- _Extrait du texte_:
....

L’histoire originale. Dans les années 60, Jack est le seul rescapé d’un crash d’avion en plein océan atlantique. Alors qu’il se réfugie dans un phare, construit sur un îlot au milieu de nulle part, le dernier s’enfonce dans les profondeurs de la mer. Jack découvre alors Rapture, une ville sous-marine à l’architecture somptueuse. Mais plus ou moins laissée à l’abandon, hantée par d’horribles créatures. Au fur et à mesure de son avancée dans la ville, Jack va trouver des bandes audio racontant peu à peu l’histoire de la ville. Jack sert donc ici de lapin blanc pour découvrir le fonctionnement de Rapture avant son effondrement. Et comme c’est vous qui le guidez dans un jeu en vue subjective, vous êtes littéralement aux manettes pour comprendre l’histoire de Rapture.

Bioshock, un jeu en vue subjective

Je vais néanmoins vous la compter. Du moins sur la partie système des jeux. Rapture a été fondée par Andrew Ryan, un Russe ayant échappé aux Bolcheviks et ayant fait fortune dans l’acier. Devenu milliardaire, il fonde donc Rapture à la sortie de la seconde guerre mondiale. Il prétend créer une société qui s’extrait des grandes tensions politiques, sociales ou religieuses. Elle a pour valeur clé la liberté individuelle. Pouvant s’adonner totalement à l’assouvissement de leurs propres intérêts, chaque individu doit ressentir un grand bonheur. Pour la référence, les scénaristes de Bioshock se sont inspirés de l’objectivisme d’Ayn Rand

Andrew Ryan et l'objectivisme

Evidemment, dans cette société capitaliste libre, le manque d’intérêt collectif et de règles ouvre la porte à toutes les dérives. Notamment les travaux de la généticienne allemande Brigid Tenenbaum, ancienne nazie, habituée aux expériences sur les Humains. Elle découvre l’ADAM, une drogue issue de limaces de mer qui confère quelques pouvoirs mais entraîne également des mutations. Pour cultiver l’ADAM, Tenenbaum découvre que les limaces se développent très bien… dans l’estomac de jeunes filles. De là se développe un réseau de faux orphelinats pour récupérer des petites filles, les “petites soeurs”.

....

- _Liste d'activités_:
1 – D'après l'extrait sur Bioshock, dans quel domaine Andrew Ryan a-t-il fait fortune ?
2 – Poursuivez l'extrait sur Bioshock en reprenant juste après sa dernière phrase.
Les lignes ci-dessous forment un ensemble à part, sans rapport avec l'extrait sur Bioshock.

....

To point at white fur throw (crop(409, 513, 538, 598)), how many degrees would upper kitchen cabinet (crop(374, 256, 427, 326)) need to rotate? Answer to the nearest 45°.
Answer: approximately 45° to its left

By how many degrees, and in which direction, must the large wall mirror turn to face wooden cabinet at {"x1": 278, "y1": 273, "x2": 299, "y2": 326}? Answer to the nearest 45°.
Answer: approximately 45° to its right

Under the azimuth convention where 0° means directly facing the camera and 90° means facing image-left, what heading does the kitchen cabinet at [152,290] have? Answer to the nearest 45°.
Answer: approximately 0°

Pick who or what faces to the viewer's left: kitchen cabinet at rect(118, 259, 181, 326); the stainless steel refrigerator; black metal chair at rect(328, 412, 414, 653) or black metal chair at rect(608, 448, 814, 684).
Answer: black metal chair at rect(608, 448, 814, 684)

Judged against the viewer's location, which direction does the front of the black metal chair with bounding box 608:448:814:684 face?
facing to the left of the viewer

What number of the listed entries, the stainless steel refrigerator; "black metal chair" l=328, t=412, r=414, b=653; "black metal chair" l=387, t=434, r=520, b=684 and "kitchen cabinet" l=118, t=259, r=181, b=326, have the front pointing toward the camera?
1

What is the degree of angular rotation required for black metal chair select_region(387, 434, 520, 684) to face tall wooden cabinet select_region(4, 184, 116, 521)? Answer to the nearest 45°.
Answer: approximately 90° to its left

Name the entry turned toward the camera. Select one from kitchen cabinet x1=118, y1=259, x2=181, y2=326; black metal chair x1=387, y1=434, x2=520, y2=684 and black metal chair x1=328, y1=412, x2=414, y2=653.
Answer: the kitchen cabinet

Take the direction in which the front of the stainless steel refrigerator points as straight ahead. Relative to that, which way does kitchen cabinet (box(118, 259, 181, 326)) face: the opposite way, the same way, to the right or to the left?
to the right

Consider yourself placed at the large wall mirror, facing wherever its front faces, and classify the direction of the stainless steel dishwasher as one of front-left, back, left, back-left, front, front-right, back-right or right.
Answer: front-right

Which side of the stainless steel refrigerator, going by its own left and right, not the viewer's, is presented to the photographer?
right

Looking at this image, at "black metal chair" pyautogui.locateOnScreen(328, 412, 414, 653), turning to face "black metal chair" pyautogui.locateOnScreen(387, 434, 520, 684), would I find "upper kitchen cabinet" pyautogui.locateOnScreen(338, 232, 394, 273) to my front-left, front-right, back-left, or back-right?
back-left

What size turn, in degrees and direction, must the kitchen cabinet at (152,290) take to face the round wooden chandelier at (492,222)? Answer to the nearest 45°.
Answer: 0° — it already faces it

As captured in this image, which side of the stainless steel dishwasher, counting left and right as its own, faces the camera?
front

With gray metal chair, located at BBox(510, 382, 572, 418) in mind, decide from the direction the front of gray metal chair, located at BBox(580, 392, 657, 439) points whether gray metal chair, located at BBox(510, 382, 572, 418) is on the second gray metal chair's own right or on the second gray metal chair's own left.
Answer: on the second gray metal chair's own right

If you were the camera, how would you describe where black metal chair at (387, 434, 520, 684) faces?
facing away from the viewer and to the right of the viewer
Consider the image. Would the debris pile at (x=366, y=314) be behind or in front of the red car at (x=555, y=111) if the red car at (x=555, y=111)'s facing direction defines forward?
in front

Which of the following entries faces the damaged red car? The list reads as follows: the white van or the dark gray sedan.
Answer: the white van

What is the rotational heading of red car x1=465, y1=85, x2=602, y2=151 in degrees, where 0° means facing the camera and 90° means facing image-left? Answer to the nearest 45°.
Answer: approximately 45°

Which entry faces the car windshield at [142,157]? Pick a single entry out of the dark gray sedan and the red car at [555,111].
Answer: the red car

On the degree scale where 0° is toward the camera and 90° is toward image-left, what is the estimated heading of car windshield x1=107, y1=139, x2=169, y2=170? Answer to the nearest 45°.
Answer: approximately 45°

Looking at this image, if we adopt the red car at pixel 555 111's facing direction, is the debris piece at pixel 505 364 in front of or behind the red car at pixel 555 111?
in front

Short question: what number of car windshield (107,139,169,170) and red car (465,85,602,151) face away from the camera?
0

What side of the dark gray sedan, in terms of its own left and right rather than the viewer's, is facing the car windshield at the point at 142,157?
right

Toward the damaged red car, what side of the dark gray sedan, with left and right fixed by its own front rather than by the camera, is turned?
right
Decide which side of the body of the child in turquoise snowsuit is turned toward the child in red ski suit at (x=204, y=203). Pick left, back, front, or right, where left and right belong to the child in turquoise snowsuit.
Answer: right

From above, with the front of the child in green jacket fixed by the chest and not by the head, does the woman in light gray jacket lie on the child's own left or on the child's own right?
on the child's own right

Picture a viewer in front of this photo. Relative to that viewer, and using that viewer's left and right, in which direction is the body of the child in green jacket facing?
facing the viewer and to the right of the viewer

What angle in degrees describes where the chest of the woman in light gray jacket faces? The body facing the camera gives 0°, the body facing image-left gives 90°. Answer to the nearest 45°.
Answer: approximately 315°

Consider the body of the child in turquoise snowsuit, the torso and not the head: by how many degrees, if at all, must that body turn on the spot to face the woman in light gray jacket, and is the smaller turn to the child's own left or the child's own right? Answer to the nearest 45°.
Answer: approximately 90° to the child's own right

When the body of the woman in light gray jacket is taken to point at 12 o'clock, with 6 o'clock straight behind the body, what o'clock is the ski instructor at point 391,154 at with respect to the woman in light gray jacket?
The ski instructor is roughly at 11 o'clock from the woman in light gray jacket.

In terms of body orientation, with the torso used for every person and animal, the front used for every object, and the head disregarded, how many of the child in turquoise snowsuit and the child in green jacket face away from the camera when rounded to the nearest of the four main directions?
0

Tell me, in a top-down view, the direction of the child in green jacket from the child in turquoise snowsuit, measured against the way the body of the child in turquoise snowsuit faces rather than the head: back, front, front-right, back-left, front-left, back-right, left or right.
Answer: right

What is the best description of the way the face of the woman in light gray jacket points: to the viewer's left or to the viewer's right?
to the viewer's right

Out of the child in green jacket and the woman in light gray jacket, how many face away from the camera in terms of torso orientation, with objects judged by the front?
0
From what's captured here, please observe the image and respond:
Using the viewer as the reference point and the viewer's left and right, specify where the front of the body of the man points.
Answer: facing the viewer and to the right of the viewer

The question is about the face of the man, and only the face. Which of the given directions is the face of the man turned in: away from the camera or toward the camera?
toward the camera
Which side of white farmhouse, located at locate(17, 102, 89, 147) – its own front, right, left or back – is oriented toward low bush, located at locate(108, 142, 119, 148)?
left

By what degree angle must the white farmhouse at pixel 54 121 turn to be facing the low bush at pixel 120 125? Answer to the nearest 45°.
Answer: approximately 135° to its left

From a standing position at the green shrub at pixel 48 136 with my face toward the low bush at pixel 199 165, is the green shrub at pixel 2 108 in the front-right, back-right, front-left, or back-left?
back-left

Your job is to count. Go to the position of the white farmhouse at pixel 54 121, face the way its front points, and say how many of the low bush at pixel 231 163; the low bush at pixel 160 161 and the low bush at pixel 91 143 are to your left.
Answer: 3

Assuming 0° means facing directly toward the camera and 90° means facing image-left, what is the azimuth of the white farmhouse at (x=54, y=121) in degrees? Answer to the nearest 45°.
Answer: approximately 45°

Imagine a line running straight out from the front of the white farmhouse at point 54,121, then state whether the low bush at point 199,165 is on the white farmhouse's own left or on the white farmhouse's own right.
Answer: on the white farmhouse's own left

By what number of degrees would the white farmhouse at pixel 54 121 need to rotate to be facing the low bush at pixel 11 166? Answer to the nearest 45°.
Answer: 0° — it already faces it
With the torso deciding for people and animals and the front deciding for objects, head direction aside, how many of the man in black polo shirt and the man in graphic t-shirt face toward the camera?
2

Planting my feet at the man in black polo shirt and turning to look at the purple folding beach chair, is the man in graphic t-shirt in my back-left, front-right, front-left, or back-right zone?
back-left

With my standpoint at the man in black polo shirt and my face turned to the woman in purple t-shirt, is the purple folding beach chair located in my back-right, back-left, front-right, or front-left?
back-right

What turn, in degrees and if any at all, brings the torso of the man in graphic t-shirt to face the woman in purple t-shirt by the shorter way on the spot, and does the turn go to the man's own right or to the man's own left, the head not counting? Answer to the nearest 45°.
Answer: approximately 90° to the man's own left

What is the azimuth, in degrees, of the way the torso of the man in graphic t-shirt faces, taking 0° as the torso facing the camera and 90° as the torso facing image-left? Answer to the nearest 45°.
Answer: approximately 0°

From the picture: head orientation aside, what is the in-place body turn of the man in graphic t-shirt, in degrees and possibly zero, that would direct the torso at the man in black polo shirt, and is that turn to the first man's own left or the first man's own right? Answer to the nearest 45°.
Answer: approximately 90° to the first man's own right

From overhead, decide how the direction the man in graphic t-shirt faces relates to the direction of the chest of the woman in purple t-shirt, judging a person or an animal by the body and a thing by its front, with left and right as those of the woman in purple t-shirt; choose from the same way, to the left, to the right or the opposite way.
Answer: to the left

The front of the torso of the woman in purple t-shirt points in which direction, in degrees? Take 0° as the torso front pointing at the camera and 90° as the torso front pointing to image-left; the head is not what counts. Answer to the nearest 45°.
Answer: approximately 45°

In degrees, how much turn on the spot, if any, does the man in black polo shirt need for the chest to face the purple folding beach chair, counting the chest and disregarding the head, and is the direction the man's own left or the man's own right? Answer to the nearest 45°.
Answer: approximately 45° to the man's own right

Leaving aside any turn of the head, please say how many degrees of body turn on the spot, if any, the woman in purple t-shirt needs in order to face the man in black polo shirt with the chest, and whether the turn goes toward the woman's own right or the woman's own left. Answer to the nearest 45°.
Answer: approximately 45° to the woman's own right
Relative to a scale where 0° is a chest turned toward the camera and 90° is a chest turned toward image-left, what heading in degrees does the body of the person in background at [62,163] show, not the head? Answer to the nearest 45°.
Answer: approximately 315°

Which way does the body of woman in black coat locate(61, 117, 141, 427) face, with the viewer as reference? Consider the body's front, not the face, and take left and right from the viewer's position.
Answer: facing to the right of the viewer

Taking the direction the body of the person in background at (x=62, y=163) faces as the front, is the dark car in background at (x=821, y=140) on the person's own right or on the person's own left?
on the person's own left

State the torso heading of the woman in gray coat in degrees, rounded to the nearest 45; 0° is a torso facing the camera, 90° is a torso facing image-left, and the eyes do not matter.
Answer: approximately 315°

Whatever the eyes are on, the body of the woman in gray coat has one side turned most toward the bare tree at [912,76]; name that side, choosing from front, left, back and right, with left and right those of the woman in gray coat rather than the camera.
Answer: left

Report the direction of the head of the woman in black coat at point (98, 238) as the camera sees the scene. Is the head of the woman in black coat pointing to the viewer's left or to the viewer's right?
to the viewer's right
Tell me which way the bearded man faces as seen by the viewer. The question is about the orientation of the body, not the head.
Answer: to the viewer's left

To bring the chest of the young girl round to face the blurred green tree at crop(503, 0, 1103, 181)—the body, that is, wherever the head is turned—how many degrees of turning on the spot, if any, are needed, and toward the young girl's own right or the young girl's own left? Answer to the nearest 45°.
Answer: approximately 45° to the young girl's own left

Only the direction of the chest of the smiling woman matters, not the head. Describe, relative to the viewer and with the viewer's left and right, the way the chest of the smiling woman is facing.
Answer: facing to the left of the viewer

....

- _Résultats dans l'ordre_:
1 – Dans l'acier.

2 –
Les petites soeurs dans Bioshock

Mais l’utopie de Ryan commence à se fissurer. D’abord, le manque de règles pour ne pas brimer la liberté capitaliste des citoyens permet à des réseaux mafieux de s’installer. Par ailleurs, ce capitalisme libre n’offrant aucun levier social, les plus pauvres commencent à se sentir lésés. Et Ryan nourrissant une certaine paranoïa vis-à-vis des “parasites” aka les citoyens pauvres. Ceux-ci finissent par se révolter et entraînent la ville dans une guerre civile qui mènera à sa chute.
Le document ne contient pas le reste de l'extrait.